Excess Benefit Transaction
An excess benefit transaction is a transaction in which an economic benefit is provided by an applicable tax-exempt organization, directly or indirectly, to or for the use of a disqualified person, and the value of the economic benefit provided by the organization exceeds the value of the consideration received by the organization.
Disqualified Person
A disqualified person is any person who was in a position to exercise substantial influence over the affairs of the applicable tax-exempt organization at any time during the look-back period. It is not necessary that the person actually exercise substantial influence, only that the person be in a position to do so.
Imposition of Excise Tax on Disqualified Persons
An excise tax equal to 25 percent of the excess benefit is imposed on each excess benefit transaction between an applicable tax-exempt organization and a disqualified person. The disqualified person who benefited from the transaction is liable for the tax. If the 25 percent tax is imposed and the excess benefit transaction is not corrected within the taxable period, an additional excise tax equal to 200 percent of the excess benefit is imposed.
If a disqualified person makes a payment of less than the full correction amount, the 200 percent tax is imposed only on the unpaid portion of the correction amount. If more than one disqualified person received an excess benefit from an excess benefit transaction, all such disqualified persons are jointly and severally liable for the taxes.

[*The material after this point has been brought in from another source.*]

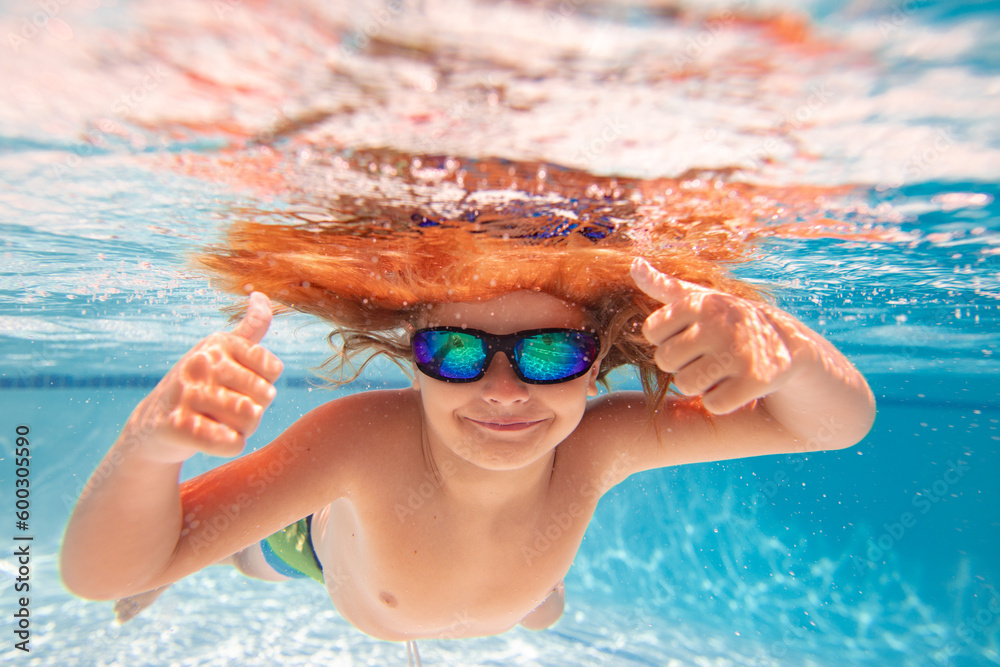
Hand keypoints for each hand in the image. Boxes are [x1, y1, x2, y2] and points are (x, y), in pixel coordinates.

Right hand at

To avoid the imposition of the 200 percent tax, a disqualified person must correct the excess benefit transaction during the taxable period. The taxable period begins on the date the transaction occurs and ends on the earlier of the date the statutory notice of deficiency is issued or the section 4958 taxes are assessed. This 200 percent tax may be abated if the excess benefit transaction subsequently is corrected during a 90-day correction period.
Imposition of Excise Tax on Organization Managers
An excise tax equal to 10 percent of the excess benefit may be imposed on the participation of an organization manager in an excess benefit transaction between an applicable tax-exempt organization and a disqualified person. This tax, which may not exceed $20,000 with respect to any single transaction, is only imposed if the 25 percent tax is imposed on the disqualified person, the organization manager knowingly participated in the transaction, and the manager’s participation was willful and not due to reasonable cause. There is also joint and several liability for this tax. A person may be liable for both the tax paid by the disqualified person and this organization manager tax in appropriate circumstances.
An organization manager is not considered to have participated in an excess benefit transaction where the manager has opposed the transaction in a manner consistent with the fulfillment of the manager’s responsibilities to the organization.
A person participates in a transaction knowingly if the person has actual knowledge of sufficient facts so that, based solely upon such facts, the transaction would be an excess benefit transaction. Knowing does not mean having reason to know. The organization manager will not be considered knowing, if after full disclosure of the factual situation to an appropriate professional, the organization manager relied on a professional’s reasoned written opinion on matters within the professional’s expertise or if the manager relied on the fact that the requirements for the rebuttable presumption have been satisfied.
Participation by an organization manager is willful if it is voluntary, conscious, and intentional. An organization manager’s participation is due to reasonable cause if the manager has exercised responsibility on behalf of the organization with ordinary business care and prudence.